The next most common (and wrong statistically) is to do logits by month. That is, do 12 models and the dependent variable is churn in January or not, the next model is churn in February or not, etc. This will give the probability to churn by month. It is inappropriate statistically because all models require independence of each other. That is, the February model is assumed not dependent on January—which is of course false. The probability to churn in February is absolutely dependent on whether or not the customer churned in January.

This analytic approach solves the time problem, but introduces a worse problem, confusion of independence resulting in spurious correlation. And BTW ordered logits is also inappropriate in that the sequence of proportionalities is potentially continuous—not to mention interpretation is extremely difficult.

Another approach, trying to incorporate time until the event, is to use ordinary regression and the dependent variable is a counter of time until churn. This is problematic because a decision has to be made about those that did NOT churn. What will be done with them? Delete them? Give them the shortest churn value? Give them the longest churn value? Depending on the percentage of those not churning, each of these three solutions is very poor.

The only appropriate technique in terms of time until an event, taking into account those that had as well as those that did not have the event, is survival modeling. It was specifically designed for time until event problems (originally time until death). It also, through partial likelihood techniques, accounts for those that have as well as those that did not have the event. That means it solves both of the above problems.

So, using survival modeling on churn problems is suggestion number one.
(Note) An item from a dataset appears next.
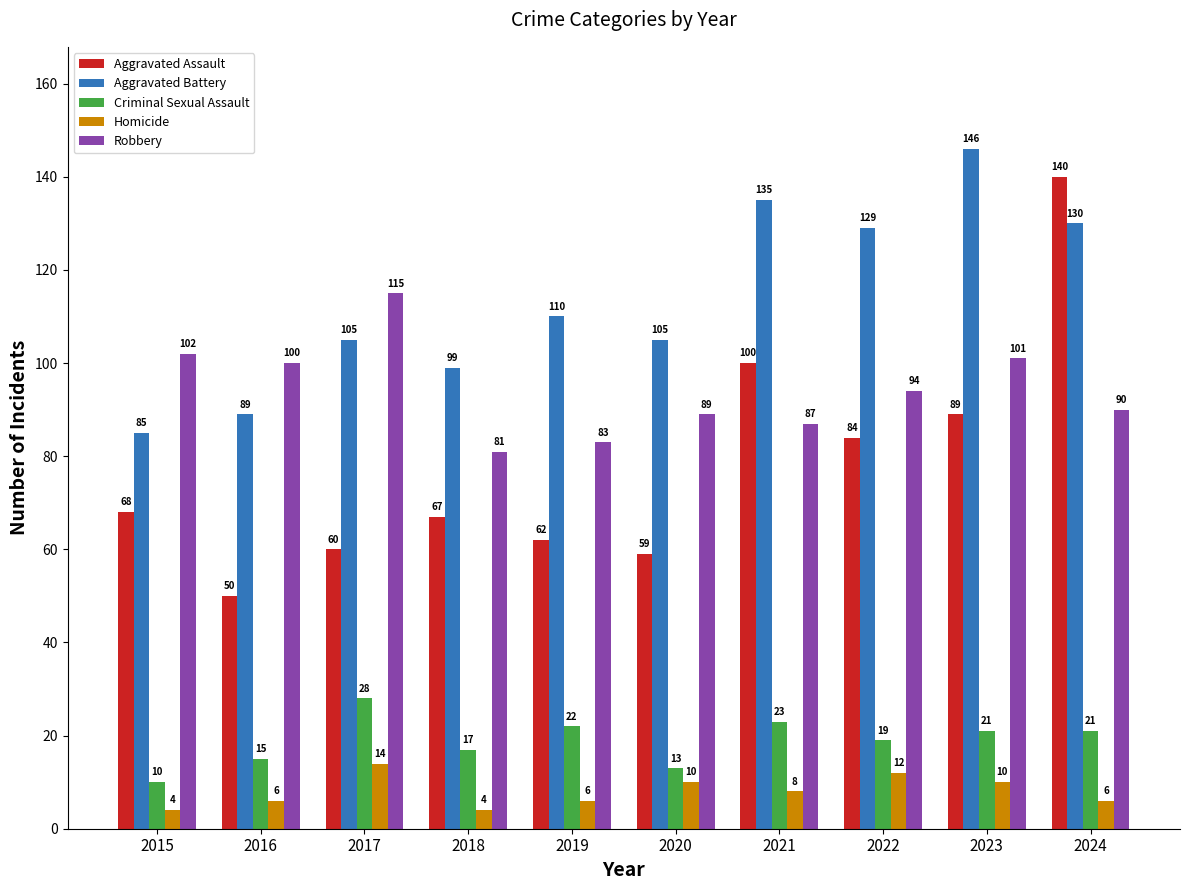

What is the average value of the Criminal Sexual Assault series?

19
Suggestion number two is to do segmentation by causes of churn and then do a specific (potentially different) model on each segment.

It is critical that the segmentation be about what CAUSES churn, not churn itself. That is, do not use churn as a segmenting variable. Churn is a result, not a cause.
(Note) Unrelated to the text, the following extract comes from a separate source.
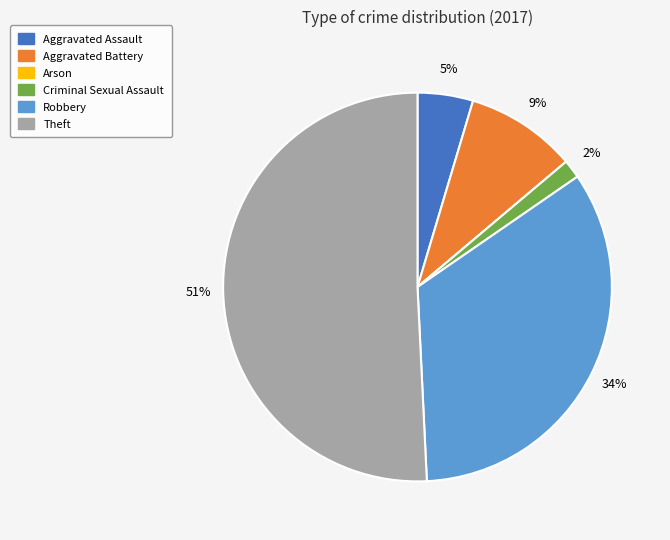

Which slice is the largest?

Theft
Hypothesizing what causes churn is a good first step. Using telecom as an example what can cause churn? Dropped calls from a weak network can cause subscribes to change providers. What else? A high bill can cause churn. The high bill can be because of the number of lines and the number of features a subscriber has and the result is a higher than expected bill so they churn. Another cause of high bills might be high usage, from minutes or data, etc. and this higher than expected bill can cause churn. Say there are these three segments for simplicity. Note that each segment has a different cause of churn.

The idea now is to do a survival model for each segment. There will be three survival models. One will show dropped calls decreases the time until churn drastically in segment 1, but does not do much to impact segment 2. This is because segment 2 is not sensitive to dropped calls, but sensitive to a higher bill. The way to slow down churn in segment 2 is to offer say a discount and an average billing plan, etc. Note that a discount to the dropped call segment will not likely be very effective. This is why a causal segmentation is recommended: there are different actions by segment. Note that if one survival model was applied to everyone, these individual actions would be weaker and diluted.

Note also that not only does this approach provide a time until churn estimate (a list of those at risk ranked by time) by segment, it provides a way to CHANGE that time until churn. Looking again at segment 2, which is sensitive to high bills, one obvious action is to offer them a discount. Given that survival modeling is a regression like equation, the amount of discount can be an independent variable. This means there is a coefficient on how a discount effects the time until churn. Say a 5% discount tends to push out the time until churn by 6 months. Now there is an ROI. It costs 5% and the additional 6 months the subscriber stays on the system is the return. So an ROI can be calculated and a business case provided.

The above was meant as a simple note on a process that works. Churn modeling is critical for many industries and deserves appropriate and actionable insights.